The main hit has been on SA business travel, which has slumped to about 20%-30% of what it was. All those online chats have hit business travel hard.
“We are optimistic, we are in a growing market again,” Orsmond says. “We have structured our business for the current market, and we are also going aggressively into the regional market.”
He gives examples of adding routes to Zanzibar, Lusaka, Nairobi and Dar es Salaam and Malawi, and there are also plans to boost frequencies on existing routes, such as Mauritius, Harare and Victoria Falls.
As we continued to chat, I explained my own terror of Covid and said I had not flown since the pandemic first arrived.
“There is not a single recorded case of anyone getting Covid on a plane, anywhere. The air filter is effective. You are more likely to get Covid in the airport car park than in an aircraft,” he assured me.
One big uncertainty affecting the SA aviation market is what will happen with the cash-gobbling SAA, into which investors need to put R3.5bn.
“It is an insolvent business,” says Orsmond. “Public enterprises minister Pravin Gordhan and his department are trying to secure additional funding for SAA, as the proposed investors won’t put it in.
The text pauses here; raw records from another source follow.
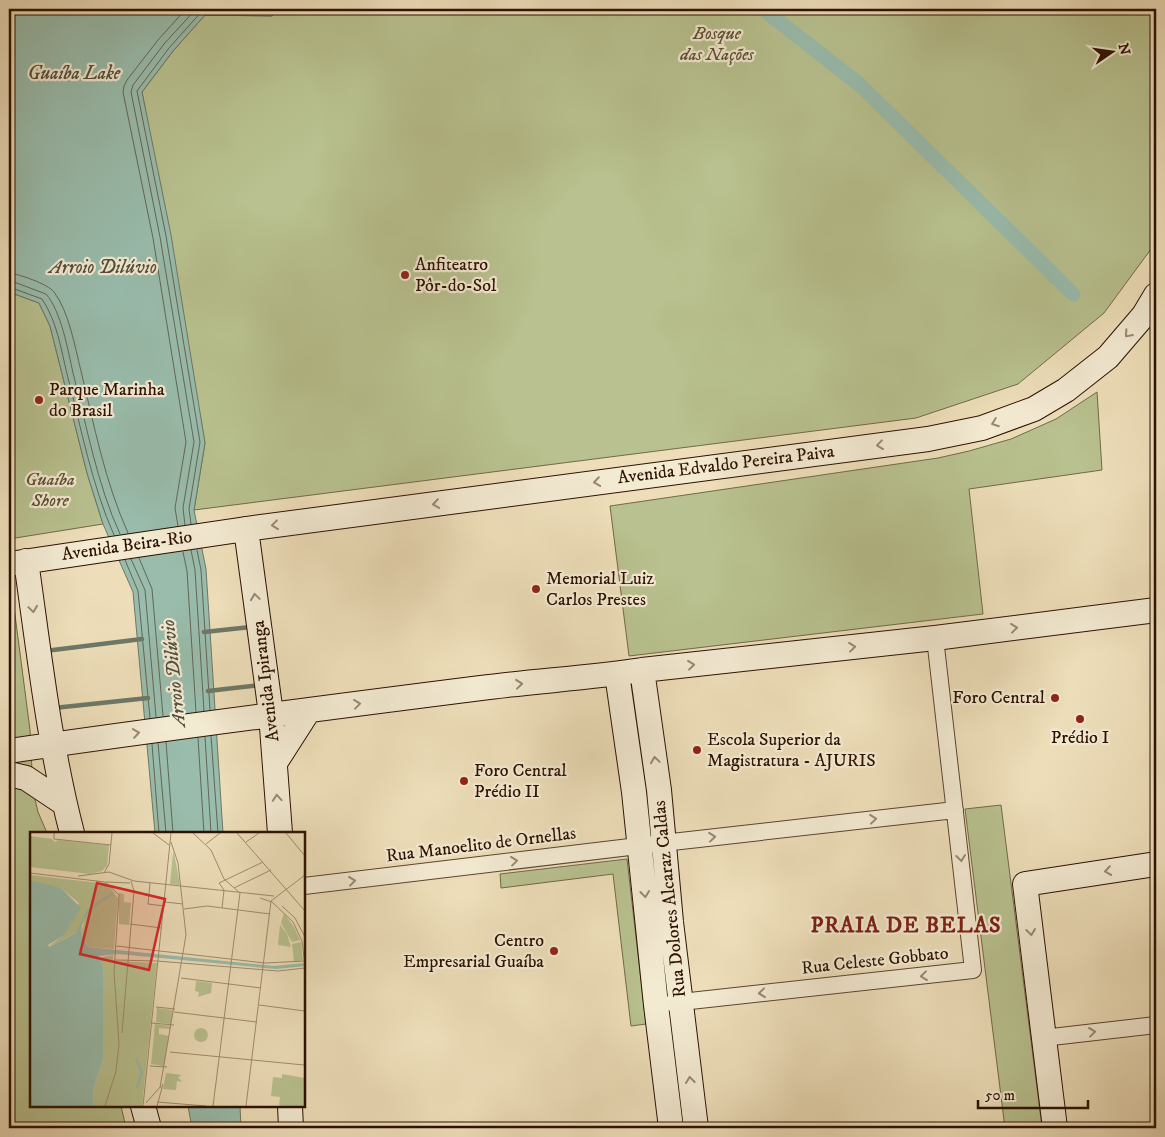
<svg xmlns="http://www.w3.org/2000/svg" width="1165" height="1137" font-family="'IM FELL DW Pica',serif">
  <rect width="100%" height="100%" fill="#eddeb9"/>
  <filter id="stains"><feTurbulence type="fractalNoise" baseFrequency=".004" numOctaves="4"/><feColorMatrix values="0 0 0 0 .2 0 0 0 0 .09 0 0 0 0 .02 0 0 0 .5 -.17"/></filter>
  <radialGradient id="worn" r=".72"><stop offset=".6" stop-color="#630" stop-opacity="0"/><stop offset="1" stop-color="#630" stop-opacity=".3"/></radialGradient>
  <path fill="#b8c18f" stroke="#726948" d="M 279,9 L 1156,9 L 1156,239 L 1154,245 L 1104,313 L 1018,384 L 916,418 L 194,510 L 205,443 L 142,92 L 173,51 L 205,15 L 272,16 Z
    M 9,292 L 39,303 L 50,326 L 87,473 L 103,524 L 9,539 Z
    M 1097,392 L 1102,470 L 969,489 L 983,614 L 629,656 L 610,506 L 938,458 L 969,451 L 1011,439 L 1056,419 Z
    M 9,569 L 30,730 L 33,791 L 38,812 L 47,833 L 31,833 L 31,1106 L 121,1106 L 126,1128 L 9,1128 Z
    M 1001,805 L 1042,1127 L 1005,1128 L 965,809 Z
    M 627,859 L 646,1024 L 631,1026 L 613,874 L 501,888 L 500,874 Z"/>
  <path fill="#99bcac" stroke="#6d7867" d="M 9,9 L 279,9 L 272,16 L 205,15 L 173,51 L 142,92 L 171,235 L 205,443 L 194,510 L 206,569 L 223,833 L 155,833 L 133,592 L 103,524 L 87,473 L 50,326 L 39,303 L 9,292 Z
    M 188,1106 L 240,1106 L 241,1128 L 192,1128 Z"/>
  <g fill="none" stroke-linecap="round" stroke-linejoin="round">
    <path stroke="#626656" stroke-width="1" d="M 9,273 C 19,274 48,284 54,292 C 69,312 75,347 81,371 C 94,425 105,482 128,533
      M 9,281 L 14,282 L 46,294 C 61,311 68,350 73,373 C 87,427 97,484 120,534
      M 9,287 L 12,288 L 42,299 C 57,321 61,349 67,374 C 81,427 92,486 114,535
      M 191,524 L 189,509 L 200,442 L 166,236 L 137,91 L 169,48 L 202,11 L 269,11 L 273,9
      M 185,525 L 183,508 L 194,442 L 160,237 L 131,92 L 133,85 L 164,44 L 196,9
      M 178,526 L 175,508 L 186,442 L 153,238 L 123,92 L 124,86 L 127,80 L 158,40 L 186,9
      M 191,550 L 195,570 L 204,711
      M 197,550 L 201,570 L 210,710
      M 183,552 L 187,571 L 196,712
      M 139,558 L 152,589 L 163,716
      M 131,559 L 145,590 L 156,717
      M 125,560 L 138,591 L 150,718
      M 211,736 L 218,833
      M 205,737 L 211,833
      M 198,738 L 204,833
      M 166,742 L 173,833
      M 158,743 L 166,833
      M 152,744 L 159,833"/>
    <path stroke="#6d7867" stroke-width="4.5" d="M 204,632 L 251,627
      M 45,651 L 142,639
      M 208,691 L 260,685
      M 54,708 L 148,698"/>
    <path stroke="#99bcac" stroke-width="15" d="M 763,9 L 860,85 L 1073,294"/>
    <g stroke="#5c442e" stroke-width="18">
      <path id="street" d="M 304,886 L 663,843 L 955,810
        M 672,1003 L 973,970 L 935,638
        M 1043,1038 L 1156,1025"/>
    </g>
    <g stroke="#2c1100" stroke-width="26">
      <path id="secondary" d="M 246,529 L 271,714 L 280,833
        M 26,561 C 39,652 49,744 72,833
        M 9,564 L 246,529 L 928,439 L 982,428 L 1034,409 L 1066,390 L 1108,357 L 1144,315 L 1156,295
        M 642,670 L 659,790 L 671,922 L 696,1128
        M 617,674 L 634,792 L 656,1005 L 671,1128
        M 9,751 C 166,728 323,708 481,688 C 534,681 589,678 642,670 L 935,638 L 1156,610
        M 275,763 L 309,710
        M 9,774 L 26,778 L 65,804
        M 143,1106 L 149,1128
        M 290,1106 L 291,1128
        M 1055,1128 L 1025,884 L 1156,864"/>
    </g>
    <use href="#street" stroke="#f3ead2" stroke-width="16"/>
    <use href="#secondary" stroke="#f3ead2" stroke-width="24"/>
  </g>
  <defs><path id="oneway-chevron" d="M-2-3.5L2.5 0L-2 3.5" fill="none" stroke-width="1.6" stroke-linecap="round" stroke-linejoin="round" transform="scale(1.25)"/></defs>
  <g stroke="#998874">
    <use href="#oneway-chevron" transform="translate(1128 334) rotate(131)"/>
    <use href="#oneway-chevron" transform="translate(995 423) rotate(160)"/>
    <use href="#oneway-chevron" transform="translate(880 445) rotate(173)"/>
    <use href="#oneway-chevron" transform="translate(597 482) rotate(172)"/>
    <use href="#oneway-chevron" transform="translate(436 504) rotate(172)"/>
    <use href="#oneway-chevron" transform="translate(275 525) rotate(173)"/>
    <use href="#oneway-chevron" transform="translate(255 597) rotate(-98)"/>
    <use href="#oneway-chevron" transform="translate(33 609) rotate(82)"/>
    <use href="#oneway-chevron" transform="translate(1014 628) rotate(-7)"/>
    <use href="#oneway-chevron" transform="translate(852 647) rotate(-6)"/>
    <use href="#oneway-chevron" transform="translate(691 665) rotate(-6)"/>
    <use href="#oneway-chevron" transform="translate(519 684) rotate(-6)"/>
    <use href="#oneway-chevron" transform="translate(357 704) rotate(-7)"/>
    <use href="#oneway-chevron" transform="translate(136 733) rotate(-8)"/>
    <use href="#oneway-chevron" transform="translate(655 760) rotate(-98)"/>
    <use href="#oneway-chevron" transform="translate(277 798) rotate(-94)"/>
    <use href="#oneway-chevron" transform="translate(873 819) rotate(-6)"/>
    <use href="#oneway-chevron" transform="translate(712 837) rotate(-6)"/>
    <use href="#oneway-chevron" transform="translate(961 858) rotate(83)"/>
    <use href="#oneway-chevron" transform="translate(514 861) rotate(-7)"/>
    <use href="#oneway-chevron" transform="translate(1108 871) rotate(172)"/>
    <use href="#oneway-chevron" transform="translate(352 881) rotate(-7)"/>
    <use href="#oneway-chevron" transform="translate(645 894) rotate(84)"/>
    <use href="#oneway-chevron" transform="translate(1031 932) rotate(83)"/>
    <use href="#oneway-chevron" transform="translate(924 976) rotate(174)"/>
    <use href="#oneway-chevron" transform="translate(762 993) rotate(174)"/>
    <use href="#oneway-chevron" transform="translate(1092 1032) rotate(-7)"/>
    <use href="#oneway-chevron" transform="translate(690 1080) rotate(-97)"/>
  </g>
  <g fill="#8f2418" stroke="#f3ead2" stroke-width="2">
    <circle cx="405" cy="275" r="5"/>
    <circle cx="39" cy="400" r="5"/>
    <circle cx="536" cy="589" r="5"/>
    <circle cx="1055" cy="698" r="5"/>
    <circle cx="1080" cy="719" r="5"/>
    <circle cx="697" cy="750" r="5"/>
    <circle cx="464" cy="781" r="5"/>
    <circle cx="554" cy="951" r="5"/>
  </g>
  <g text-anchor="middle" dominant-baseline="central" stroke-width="4.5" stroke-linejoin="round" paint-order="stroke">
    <g font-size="18" font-style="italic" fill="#5d4f32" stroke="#f3ead2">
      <text x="717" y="34">Bosque<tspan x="717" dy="21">das Nações</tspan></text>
      <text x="50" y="480">Guaíba<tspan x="50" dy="21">Shore</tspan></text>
    </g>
    <g font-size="18" fill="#2c1100" stroke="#f3ead2" text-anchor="start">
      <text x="415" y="265">Anfiteatro<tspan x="415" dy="21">Pôr-do-Sol</tspan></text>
      <text x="49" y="390">Parque Marinha<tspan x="49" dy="21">do Brasil</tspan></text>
      <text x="546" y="579">Memorial Luiz<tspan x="546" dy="21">Carlos Prestes</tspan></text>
      <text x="1045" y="698" text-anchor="end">Foro Central</text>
      <text x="1080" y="738" text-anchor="middle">Prédio I</text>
      <text x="707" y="740">Escola Superior da<tspan x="707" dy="21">Magistratura - AJURIS</tspan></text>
      <text x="474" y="771">Foro Central<tspan x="474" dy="21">Prédio II</tspan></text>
      <text x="544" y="941" text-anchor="end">Centro<tspan x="544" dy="21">Empresarial Guaíba</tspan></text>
    </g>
    <g font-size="18" fill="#2c1100" stroke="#f3ead2">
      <text transform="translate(726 465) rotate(-7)">Avenida Edvaldo Pereira Paiva</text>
      <text transform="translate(127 546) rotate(-8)">Avenida Beira-Rio</text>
      <text transform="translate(266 681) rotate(-97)">Avenida Ipiranga</text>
      <text transform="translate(481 845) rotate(-7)">Rua Manoelito de Ornellas</text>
      <text transform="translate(670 899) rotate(-96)">Rua Dolores Alcaraz Caldas</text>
      <text transform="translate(875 961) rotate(-6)">Rua Celeste Gobbato</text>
    </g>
    <g font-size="19" font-style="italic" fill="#524d3c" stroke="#f3ead2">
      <text x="74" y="73">Guaíba Lake</text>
      <text x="103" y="267">Arroio Dilúvio</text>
      <text transform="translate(174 673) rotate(-96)">Arroio Dilúvio</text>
    </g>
    <g font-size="22" font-weight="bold" letter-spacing="1" fill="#7a1f14" stroke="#f3ead2">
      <text x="906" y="925">PRAIA DE BELAS</text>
    </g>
  </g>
  <g transform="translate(30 832)">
    <rect width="275" height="275" fill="#eddeb9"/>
    <path d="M 0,4 L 22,7 L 25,10 L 28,8 L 79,13 L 77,34 L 72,39 L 60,42 L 0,35 ZM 143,21 L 144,21 L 150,53 L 140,52 ZM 0,43 L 77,52 L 88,66 L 84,117 L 58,115 L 51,101 L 54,90 L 46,101 L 18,115 L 33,104 L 49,71 L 31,56 L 0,53 ZM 89,61 L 94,62 L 94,70 L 101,71 L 99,93 L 89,92 ZM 254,81 L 264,95 L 270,108 L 262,110 L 251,91 ZM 250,93 L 257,102 L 261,115 L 248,113 ZM 271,110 L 273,128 L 264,130 L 262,112 ZM 83,123 L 83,129 L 127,131 L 112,274 L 64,274 L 63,258 L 73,227 L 68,126 ZM 166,149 L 182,151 L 181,161 L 168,165 L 169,160 L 165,159 ZM 127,176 L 143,178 L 141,192 L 126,190 ZM 125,192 L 141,194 L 140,197 L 129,196 L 129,202 L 139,204 L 134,234 L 121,232 ZM164 203a7 7 0 1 1 14 0a7 7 0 1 1-14 0ZM 136,241 L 152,243 L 148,245 L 152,250 L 147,249 L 146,258 L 133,257 ZM 252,242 L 275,246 L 275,274 L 252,274 L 249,273 L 250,265 L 241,264 L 243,245 L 252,246 Z" fill="#b8c18f"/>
    <path d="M 0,48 L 31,56 L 51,76 L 33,104 L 18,113 L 19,115 L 46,101 L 53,86 L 51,101 L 58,115 L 244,134 L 275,131 L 275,134 L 246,137 L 88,122 L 69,124 L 73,137 L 73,227 L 63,258 L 64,274 L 0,274 Z" fill="#99bcac"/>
    <path fill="none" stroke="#99bcac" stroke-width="2.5" d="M 54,86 L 60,77 L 83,61M 106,227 L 112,240 L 107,256"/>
    <path fill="none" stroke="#a08c6f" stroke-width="1" d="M 24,1 L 24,7 L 81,13M 123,1 L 139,13M 163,1 L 181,18 L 194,47 L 210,61 L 183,274M 207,1 L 275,79M 256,1 L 275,24M 216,10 L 229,1M 176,12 L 190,1M 0,41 L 75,50 L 89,63 L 84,140 L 89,212 L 86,239 L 75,274M 74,41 L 79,32 L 82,1M 48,44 L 79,40 L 104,49 L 244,64M 76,50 L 100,51M 120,51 L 118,72 L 134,74M 204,56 L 241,38M 230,66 L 242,70 L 263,90 L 272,109 L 275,133M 135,70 L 153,72M 252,74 L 265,86 L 275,105M 192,76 L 194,58 L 189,51 L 233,30M 154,77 L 177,74 L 240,82M 100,92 L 132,96M 86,114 L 235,131 L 275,129M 85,128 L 127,129 L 248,139 L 275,136M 151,146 L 231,156M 229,173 L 275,179M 126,175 L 145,177M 144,180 L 227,190M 122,191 L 144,193M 275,200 L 275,239M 92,201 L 104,59 L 101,49M 140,220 L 274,233M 120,234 L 137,235M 130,256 L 156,103 L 148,31 L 141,10M 127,270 L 176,274M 116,271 L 131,254M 113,274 L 141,1M 127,274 L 133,252M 216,274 L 241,69 L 275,43"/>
    <path fill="#d62828" fill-opacity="0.15" stroke="#d62828" stroke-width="2.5" d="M 67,51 L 135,67 L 119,138 L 50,122 Z"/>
    <rect width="275" height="275" fill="none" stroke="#2c1100" stroke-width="2.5"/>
  </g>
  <rect width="1165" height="1137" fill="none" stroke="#eddeb9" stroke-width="30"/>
  <rect x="10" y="10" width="1145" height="1117" fill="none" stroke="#2c1100" stroke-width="2.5"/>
  <rect x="15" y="15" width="1135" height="1107" fill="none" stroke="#2c1100"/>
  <g transform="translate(1112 52) rotate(77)" stroke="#f3ead2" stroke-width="4" paint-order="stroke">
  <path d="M0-4L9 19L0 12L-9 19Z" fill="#2c1100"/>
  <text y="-8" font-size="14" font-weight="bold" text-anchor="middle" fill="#2c1100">N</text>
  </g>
  <path d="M978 1100v8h110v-8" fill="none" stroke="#2c1100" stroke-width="2.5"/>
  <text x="985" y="1100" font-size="15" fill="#2c1100" stroke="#f3ead2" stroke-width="4" paint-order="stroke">50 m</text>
  <rect width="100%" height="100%" filter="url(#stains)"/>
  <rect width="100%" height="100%" fill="url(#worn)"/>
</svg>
However, we welcome SAA as a competitor.
Globally, short-haul domestic travel is recovering rapidly from pre-Covid levels ... This is good news for our travel industry
There has been talk that Comair has its own financial crisis, to which he responds: “We are currently engaging with all our funders and investors to ensure that we can take advantage of the recovery of travel markets. Globally, short-haul domestic travel is recovering rapidly from pre-Covid levels and we see this happening now in SA. This is good news for our travel industry.
“There are 50 flights a day from Joburg to Cape Town. If you book in advance, you can get a flight for R1,000 one-way. Nowhere in the world is cheaper than SA, —we have the lowest airfares in the world.”
I am a bit of a nut about cheese, and I cheekily suggested we share a local cheese board. What a rip-off it turned out to be.
Only two of the four microscopic morsels of cheese — not enough for a mousetrap — had any real flavour. There was lots and lots and lots of toast and biscuits — most biscuits were fine, but the digestive I tried was soggy. Maybe it had tried to escape and gone for a swim?
Orsmond had another glass of white, while I opted for a (surprisingly generous) glass of Vergelegen red blend. It was the only truly classy thing about our lunch (apart from the two of us).
I accept that when you dine in a plush hotel, you will often be charged plush hotel prices, but I also expect five-star food in return.
I know we (Orsmond, fortunately) were also paying for the view from the Westcliffe’s terrace, but we had not gone over the top in what we ate, and the food had failed to live up to its price tag. I won’t be back.
Fortunately, though, the company made up for it.